The token swap process can be very different and depends heavily on the specific company and its plans. How the token holder must behave in each case also depends on where they store their tokens. With an exchange, the customer usually does not have to intervene, as the exchange takes care of everything. With a conventional wallet, outside of an exchange, the holder’s intervention is necessary.

Each crypto company issues its own detailed instructions on what to do in this case. However, the basic outlines are very similar in the process:

  • The crypto company issues a wallet or website that the user must download or register on.
  • Then shown 2 wallet addresses. One is for the old tokens and one is for the new ones.
  • The user is prompted to send all the old tokens in his possession to the respective wallet address. As soon as they arrive there, he receives the corresponding amount in new tokens credited to the other wallet.
  • The company then gradually destroys the old tokens.

What are the risks and what do users need to be aware of?

Depending on the type of token swap, there may be some potential sources of error and risks. Those who store their tokens in a wallet and are thus responsible for the migration themselves may have to be careful not to miss the lock-up period. Tokens that have not been migrated will eventually no longer be compatible. Neither wallets nor applications will accept the old tokens. For the customer, this means that his cryptocurrency is worthless and lost forever.

Although many companies try to grant so-called fallback periods even after the deadline has passed so that latecomers can also make the move, these also only apply for a certain period. Token holders should therefore try not to overuse these deadlines in their own interest. It should also be noted that measures are often taken before the actual swap that may affect trading of the old tokens. For example, block rewards, airdrops or even trading on exchanges can be suspended. The token holder should inform himself about these points in time.

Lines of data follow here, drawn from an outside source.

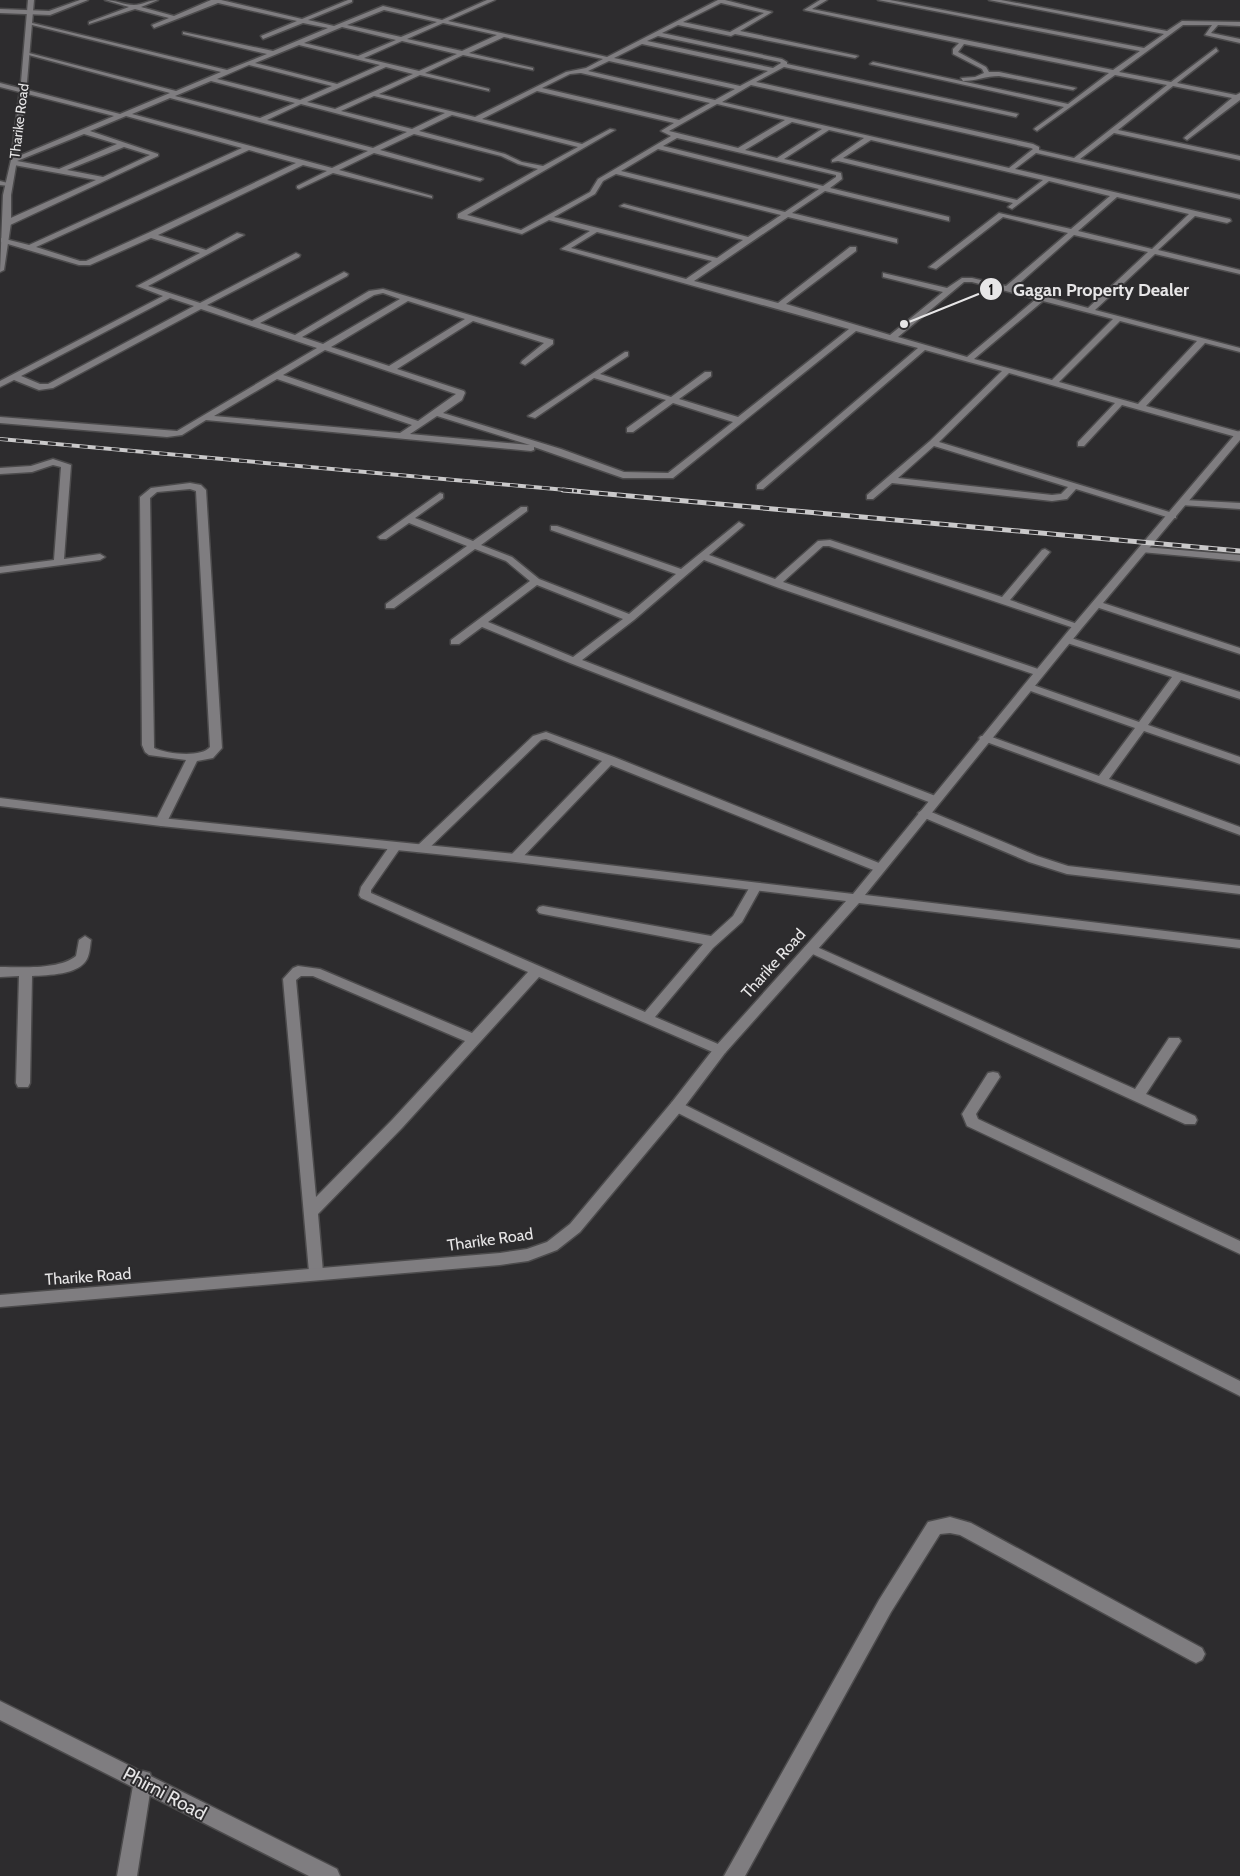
<svg xmlns="http://www.w3.org/2000/svg" width="1240" height="1876" viewBox="0 0 1240 1876" font-family="Cabin,sans-serif">
<style>
.lines{fill:none;stroke-linecap:round;stroke-linejoin:round}
.minor-casing{stroke:#4c4b4c;stroke-width:3}
.tertiary-casing{stroke:#4c4b4c;stroke-width:3}
.minor{fill:#7f7d80;fill-rule:evenodd}
.tertiary{fill:#7f7d80;fill-rule:evenodd}
.rail-far1-casing{stroke:#cac9ca;stroke-width:4}
.rail-casing{stroke:#cac9ca;stroke-width:5}
.rail-far1{stroke:#2d2c2e;stroke-width:2.5;stroke-dasharray:8;stroke-linecap:butt}
.rail{stroke:#2d2c2e;stroke-width:3;stroke-dasharray:9;stroke-linecap:butt}
.labels{text-anchor:middle;stroke-width:4;stroke-linejoin:round;paint-order:stroke}
.far-street-label{font-size:14px;fill:#e7e6e7;stroke:#2d2c2e}
.street-label{font-size:16px;fill:#e7e6e7;stroke:#2d2c2e}
.near-street-label{font-size:19px;fill:#e7e6e7;stroke:#2d2c2e}
.leader{fill:none;stroke:#e7e6e7;stroke-width:2}
.callout-dot{fill:#e7e6e7;stroke:#2d2c2e;stroke-width:2}
.mark-label{font-size:15px;text-anchor:middle;font-weight:bold;fill:#111}
.callout-label{font-size:18px;text-anchor:middle;font-weight:bold;fill:#e7e6e7;stroke:#2d2c2e;stroke-width:4;stroke-linejoin:round;paint-order:stroke}
</style>
<rect width="100%" height="100%" fill="#2d2c2e"/>
<g class="lines">
<defs>
<path id="minor" d="M80,0H88L50,15L0,13V9L49,11Z
M105,0C115,0 124,5 134,5C142,5 149,0 158,0L141,7L174,16L211,0H221L302,19L348,0H352V2L308,20L334,26L383,6L442,20L487,0H495L448,21L607,57L718,0H725L772,12L740,31L858,56L855,58L735,34L731,36L678,25L662,33L782,59L787,62V64L1018,114L1016,117L784,67L756,82L1033,144L1039,147V150L1074,158L1167,85L1115,75L1037,131L1034,129L1035,128L1064,107L870,64L873,62L1068,104L1109,73L964,44L958,52L986,67L989,72H999L1076,88L1073,90L999,76C986,76 976,81 963,81L961,78L975,77L984,73L982,69L953,54V49L959,43L804,10L820,0H827L812,9L1113,70L1140,51L878,0H890L1144,48L1164,34L989,0H1001L1167,31L1182,21L1240,22V26L1218,25L1211,33L1240,39V43L1205,35L1212,25H1183L1119,72L1171,82L1216,48L1218,51L1177,83L1236,95L1240,93V100L1187,140L1184,138L1185,137L1232,98L1173,86L1118,130L1240,156V160L1114,133L1080,159L1240,195V199L1036,153L1015,169L1230,219L1231,221L1227,223L1195,216L1158,250L1240,270V274L1155,254L1095,310L1240,348V352L1205,343L1146,406L1240,432V438L1122,405L1084,446H1078V442L1115,403L1009,373L939,442L1176,514V518H1170L1076,489L1067,499L1052,501L892,483L873,499H867V495L930,441L1002,371L925,350L763,489H757V485L918,348L856,331L673,478H623L534,447V450L531,451L206,420L182,435L167,437L0,423V417L177,431L317,348L201,309L53,388L39,390L14,380L0,387V381L163,296L137,286L200,253L151,238L90,265H79L1,242V238L29,245L242,148L126,116L90,131L158,154V156L10,225H4V221L96,180L14,165L11,163L12,159L114,116L0,87V83L120,114L170,93L25,54V52L176,91L221,72L28,24V22L227,70L267,54L183,34V32L273,51L328,28L303,23L263,39L261,36L297,21L218,3L154,28L152,25L169,18L135,9L89,24V22L129,7ZM721,3L764,13L730,32L683,22ZM384,10L437,22L401,37L347,25ZM443,23L497,35L462,51L407,39ZM342,27L396,40L358,56L304,43ZM658,36L780,62L781,63L773,68L647,41ZM504,37L603,59L586,68L566,72L475,117L379,94L420,75L489,91V89L425,73L463,55L533,70V68L469,53ZM402,41L457,54L419,71L364,58ZM642,44L768,71L740,86L614,58ZM299,45L380,65L337,84L255,63ZM609,61L735,89L715,100L588,71ZM249,65L332,86L300,100L217,79ZM386,67L413,74L335,109L307,102ZM580,73H581L710,103L679,120L542,88L570,74ZM211,81L295,103L260,118L175,96ZM751,85L1031,148L1033,149L1009,168L722,102ZM537,91L674,123L661,131L671,136L598,179L590,192L521,230L467,215L615,130L610,129L582,144L482,119ZM374,96L445,113L412,129L341,111ZM170,98L368,151L332,168L132,114ZM301,104L407,132L373,148L267,120ZM717,104L785,120L738,148L669,131ZM452,115L578,147L543,166L522,162L505,154L419,131ZM792,122L822,129L777,158L745,150ZM829,130L864,138L832,160V162L838,161L1013,203L1008,207L1012,209L1049,181L1110,196L1071,229L999,213L929,267L936,269L1003,217L1068,233L1006,286L972,278H962L947,288L883,273V277L943,292L890,335L786,304L856,251V247H850L778,303L694,281L788,217L897,243V239L792,213L825,191L949,221V217L830,188L842,179L841,173L784,159ZM84,134L117,144L59,169L17,161ZM414,134L501,156L518,164L538,169L458,214V218L522,234L549,220L590,231L561,249L849,329L738,417L679,399L711,376V372H705L671,397L600,374L628,356V352H625L528,416L535,418L594,378L666,400L627,428V432H633L673,403L733,422L668,473L624,472L561,449L443,413L462,400L465,393L464,391L397,369L473,321L544,343L522,361L521,363L525,365L553,344V340L383,289L369,291L295,335L260,323L347,276L348,274L344,272L252,321L207,305L299,257L300,255L296,253L200,303L148,286L244,235L237,233L206,250L158,235L303,165L327,171L297,186V188L299,189L333,173L432,198V196L339,170L374,153L480,181L483,179L380,150ZM677,138L836,175V177L823,186L663,146ZM871,140L1043,180L1017,200L843,158ZM124,147L150,155L103,177L67,170ZM658,149L819,189L785,212L621,171ZM249,150L296,163L148,233L86,261H80L36,247ZM616,174L781,215L748,237L624,204L620,206L743,240L717,258L554,217L595,194L603,181ZM1117,197L1189,214L1152,249L1078,231ZM597,232L712,261L686,279L571,248ZM1074,235L1148,252L1088,308L1014,288ZM964,282H972L1036,299L967,357L898,337ZM383,293L400,299L323,344L302,337L374,295ZM170,298L194,306L48,384H40L21,376ZM408,301L465,319L389,366L331,347ZM1043,301L1113,319L1052,380L974,359ZM1120,321L1197,341L1138,404L1059,382ZM325,350L456,394L418,421L283,375ZM277,379L412,425L400,433L214,416ZM437,416L530,445L410,434ZM934,446L1068,487L1061,494L1052,495L898,478Z
M0,181L12,184L9,186L0,185Z
M53,459L71,465L64,559L100,554L105,557L100,560L0,573V567L54,560L61,467L53,465L32,472L0,474V468L31,466Z
M190,483L201,485L206,490L222,748L213,758L197,761L167,822L161,826L155,822L186,760L149,755L145,752L142,745L140,497L151,488ZM190,489L196,491L210,747C201,758 167,754 154,748V745L150,498L157,492Z
M440,493L443,494V498L415,518L473,541L521,507H527V511L481,545L512,557L539,579L629,614L676,574L551,530V526H557L681,569L739,522L744,525L742,527L709,555L775,579L818,541L830,540L1002,597L1042,550L1045,549L1050,552L1010,600L1083,626L1078,629L1074,628L829,546H823L783,582L1044,671L1045,673L1040,676L1036,675L779,588L704,560L634,620L582,660L938,797L940,800L938,803L934,804L570,663L482,627L459,644H451V640L530,581L506,561L475,549L394,608H386V604L467,546L409,523L386,539H380L378,537ZM537,585L623,619L573,657L488,622Z
M1184,500L1240,503V509L1181,505L1179,503Z
M1144,547L1240,555V561L1141,552V548Z
M1097,601L1240,648V654L1093,606V602Z
M1068,637L1240,692V699L1181,680L1148,725L1240,757V764L1144,731L1109,779L1240,827V835L981,740L979,738L981,736H989L1099,776L1135,728L1025,689V685H1033L1139,722L1172,677L1064,642V638Z
M546,732L614,757L884,865L886,868L880,872L876,871L611,765L519,861H511L509,858L511,855L602,761L546,739L541,740L425,852H417L415,849L417,846L533,736Z
M924,809L1037,856L1068,866L1240,886V894L1067,874L1029,862L920,816L918,813Z
M395,843L401,847L371,890V893L645,1012L703,944L543,914L539,913L537,910L539,907L543,906L711,936L733,916L752,883H760L762,886L742,922L713,948L655,1017L725,1047L727,1050L725,1053H715L539,977L402,1128L318,1214L323,1272L321,1276L316,1278L311,1276L309,1272L283,979L293,968L298,966L320,969L472,1033L528,972L361,898L359,895L361,887L391,844ZM301,976H313L465,1041L392,1120L316,1197L296,980Z
M85,936L91,940C90,946 90,953 87,959C79,975 48,975 32,976L30,1083L28,1087H18L16,1083L19,976L0,977V967C21,967 59,970 76,956L79,940Z
M810,944L1135,1089L1169,1038H1179L1181,1041L1179,1044L1146,1094L1195,1116L1197,1120L1195,1124H1185L806,951L804,948Z
M993,1072L998,1073L1000,1077L976,1114L978,1119L1240,1241V1254L967,1126L962,1114L988,1073Z
M677,1101L1240,1381V1396L672,1110L670,1106L672,1102Z
M950,1517L971,1523L1202,1648L1205,1654L1202,1660L1196,1663L1190,1660L960,1535L950,1533L940,1534L891,1612L745,1876H724L879,1600L928,1522Z
M143,1771L150,1773L152,1780L137,1876H117L134,1780L136,1773Z"/>
<path id="tertiary" d="M28,0H34L27,82L17,160L11,195V223L4,270L0,272L3,195L11,160L21,82Z
M1240,431V440L1082,628L865,895L1240,940V948L859,903L725,1053L682,1110L580,1232L557,1250L528,1261L500,1265L0,1307V1295L500,1253L527,1249L547,1242L570,1224L672,1102L715,1047L846,901L515,862L161,826L0,806V798L161,818L515,854L853,894L1074,624L1237,432Z
M0,1701L337,1869L340,1876H309L0,1720Z"/>
</defs>
<use href="#minor" class="minor-casing"/>
<use href="#tertiary" class="tertiary-casing"/>
<use href="#minor" class="minor"/>
<use href="#tertiary" class="tertiary"/>
<defs>
<path id="rail-far1" d="M0,439L577,491"/>
<path id="rail" d="M563,490L1240,551"/>
</defs>
<use href="#rail-far1" class="rail-far1-casing"/>
<use href="#rail" class="rail-casing"/>
<use href="#rail-far1" class="rail-far1"/>
<use href="#rail" class="rail"/>
</g>
<g class="labels">
<g class="far-street-label">
<text transform="translate(19 121) rotate(-83)" y="5">Tharike Road</text>
</g>
<g class="street-label">
<text transform="translate(773 963) rotate(-48)" y="6">Tharike Road</text>
<text transform="translate(490 1239) rotate(-8)" y="6">Tharike Road</text>
<text transform="translate(88 1276) rotate(-4)" y="6">Tharike Road</text>
</g>
<g class="near-street-label">
<text transform="translate(165 1793) rotate(28)" y="7">Phirni Road</text>
</g>
</g>
<path class="leader" d="M904 324L991 289"/>
<g class="callout-dot">
<circle cx="904" cy="324" r="5"/>
<circle cx="991" cy="289" r="12"/>
</g>
<g class="mark-label">
<text x="991" y="295">1</text>
</g>
<g class="callout-label">
<text x="1101" y="296">Gagan Property Dealer</text>
</g>
</svg>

When migrating to a new wallet, the user must also make sure to enter the wallet addresses correctly. Otherwise, the tokens will be irretrievably lost. And as usual in the crypto space, there is no overarching regulatory authority or administration that the user can turn to in the case. However, if the user observes the deadlines and follows the instructions provided by the crypto company to the letter, then a token swap is generally a safe affair.